One neat thing about modern coding, is that you can do much of the work in the simple “Notes” app. I used to pull out my laptop on airplanes for example to do some coding. Now, much of the bottleneck of creating products by coding is in the text specifications, I can spend the same time writing detailed prompts which I can execute from the comfort and fast internet of my desk once I arrive home.
With your prompt created, you’re ready to vibe code. It’s best to start with a blank template. Install Xcode, and create a new project. Give it any name you like.
Run the app to see what it looks like.
TIP If you’re brand new to coding, understand that “code” is basically just files and folders. The files contain the code used to build your app, the folder is used to organize. Much like in Word how you open a single file, when coding you’ll be working with a folder (that contains all the files consisting of the app).
With your blank project created, open project folder in your preferred vibe coding tool, for example antigravity or Claude Code.
Then paste in your prompt.
Watch the agent chat window, in case you need to confirm any steps.
Once built, it’s common for the AI, much like a human, to have bugs that prevent the code from compiling into the final product. If the AI didn’t do it automatically, as it to build the project and fix any errors.
With that, you should have your first pass!
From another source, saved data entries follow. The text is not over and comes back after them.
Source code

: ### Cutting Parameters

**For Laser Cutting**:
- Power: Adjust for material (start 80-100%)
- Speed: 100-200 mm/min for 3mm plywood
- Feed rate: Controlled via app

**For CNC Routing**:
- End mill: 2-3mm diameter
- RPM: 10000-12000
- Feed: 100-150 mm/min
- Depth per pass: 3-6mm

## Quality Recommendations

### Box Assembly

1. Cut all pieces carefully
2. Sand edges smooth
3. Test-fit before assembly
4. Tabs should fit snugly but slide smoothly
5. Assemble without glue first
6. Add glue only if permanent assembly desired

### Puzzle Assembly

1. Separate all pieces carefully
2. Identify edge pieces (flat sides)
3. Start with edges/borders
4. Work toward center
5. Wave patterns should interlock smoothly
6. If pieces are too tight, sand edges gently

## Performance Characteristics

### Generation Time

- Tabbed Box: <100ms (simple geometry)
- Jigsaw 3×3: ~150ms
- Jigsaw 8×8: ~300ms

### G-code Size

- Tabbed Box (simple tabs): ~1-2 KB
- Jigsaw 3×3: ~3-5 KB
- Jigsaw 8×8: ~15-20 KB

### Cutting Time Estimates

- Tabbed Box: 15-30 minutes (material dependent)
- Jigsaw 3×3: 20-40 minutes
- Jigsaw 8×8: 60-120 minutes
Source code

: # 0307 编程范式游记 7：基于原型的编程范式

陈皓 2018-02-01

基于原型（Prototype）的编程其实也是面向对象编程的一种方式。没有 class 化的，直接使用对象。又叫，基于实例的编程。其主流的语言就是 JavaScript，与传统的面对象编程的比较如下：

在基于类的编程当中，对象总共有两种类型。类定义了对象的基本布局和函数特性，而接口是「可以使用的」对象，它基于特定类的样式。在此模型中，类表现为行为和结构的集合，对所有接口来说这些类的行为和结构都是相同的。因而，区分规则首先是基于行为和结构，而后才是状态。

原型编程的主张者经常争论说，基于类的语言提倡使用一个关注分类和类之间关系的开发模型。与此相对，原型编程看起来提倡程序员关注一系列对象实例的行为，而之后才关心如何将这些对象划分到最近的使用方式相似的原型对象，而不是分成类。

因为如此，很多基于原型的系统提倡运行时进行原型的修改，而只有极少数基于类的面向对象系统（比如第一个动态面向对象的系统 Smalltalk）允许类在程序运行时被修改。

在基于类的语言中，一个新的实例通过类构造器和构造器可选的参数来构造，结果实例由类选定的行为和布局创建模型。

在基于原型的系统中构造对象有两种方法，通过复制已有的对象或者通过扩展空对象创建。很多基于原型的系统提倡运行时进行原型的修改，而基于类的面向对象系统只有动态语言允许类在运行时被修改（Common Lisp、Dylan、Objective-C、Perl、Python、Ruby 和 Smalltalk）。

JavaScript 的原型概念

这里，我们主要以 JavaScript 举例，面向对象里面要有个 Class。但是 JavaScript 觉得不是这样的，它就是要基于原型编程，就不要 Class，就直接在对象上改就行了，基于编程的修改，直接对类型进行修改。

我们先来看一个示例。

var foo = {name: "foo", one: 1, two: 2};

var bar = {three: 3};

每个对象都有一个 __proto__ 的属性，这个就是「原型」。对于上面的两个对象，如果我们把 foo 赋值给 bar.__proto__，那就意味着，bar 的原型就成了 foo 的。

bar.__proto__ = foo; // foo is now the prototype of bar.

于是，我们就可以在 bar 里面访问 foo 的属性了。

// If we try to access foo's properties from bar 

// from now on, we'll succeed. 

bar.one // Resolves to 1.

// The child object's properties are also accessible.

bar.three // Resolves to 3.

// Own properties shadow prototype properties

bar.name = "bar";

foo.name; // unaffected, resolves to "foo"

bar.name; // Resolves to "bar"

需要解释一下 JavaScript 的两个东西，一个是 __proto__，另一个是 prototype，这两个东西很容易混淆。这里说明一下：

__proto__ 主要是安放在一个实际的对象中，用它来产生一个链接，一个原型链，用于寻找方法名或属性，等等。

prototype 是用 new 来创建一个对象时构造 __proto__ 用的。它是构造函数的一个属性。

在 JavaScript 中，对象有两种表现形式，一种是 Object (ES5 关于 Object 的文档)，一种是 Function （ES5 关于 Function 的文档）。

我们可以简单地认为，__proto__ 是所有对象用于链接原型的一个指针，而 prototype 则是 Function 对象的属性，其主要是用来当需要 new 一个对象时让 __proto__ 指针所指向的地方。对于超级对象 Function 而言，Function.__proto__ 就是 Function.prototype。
If above you copied an existing app, now would be a great time to go back and create a new prompt with your own design, and repeating those steps.
The next step is to refine your product. But first, there is a key test: how accurate was this initial pass by the AI at building the product from your original prompt? Your next options are to a) scrap the work, refine your prompt and run it again from scratch, or b) ask for changes, refining the product from this starting point. Traditionally, coders would always use b) because the cost to start-over was too high but with AI it’s cheap to start over.
If the app that resulted from your initial prompt is pretty good, I’d say keep it and refine from there (the goal is certainly NOT to create a magic single prompt that literally builds your final product, incremental development is to be expected). If however, the result is totally off base, you may find it more efficient to think about what was missing in your initial spec, refine it and try again. Remember, the AI can only build what you tell it about. If a key requirement was missing in your prompt, it will probably be missing in the output (unless the problem space is a very well known one, such that it can be inferred).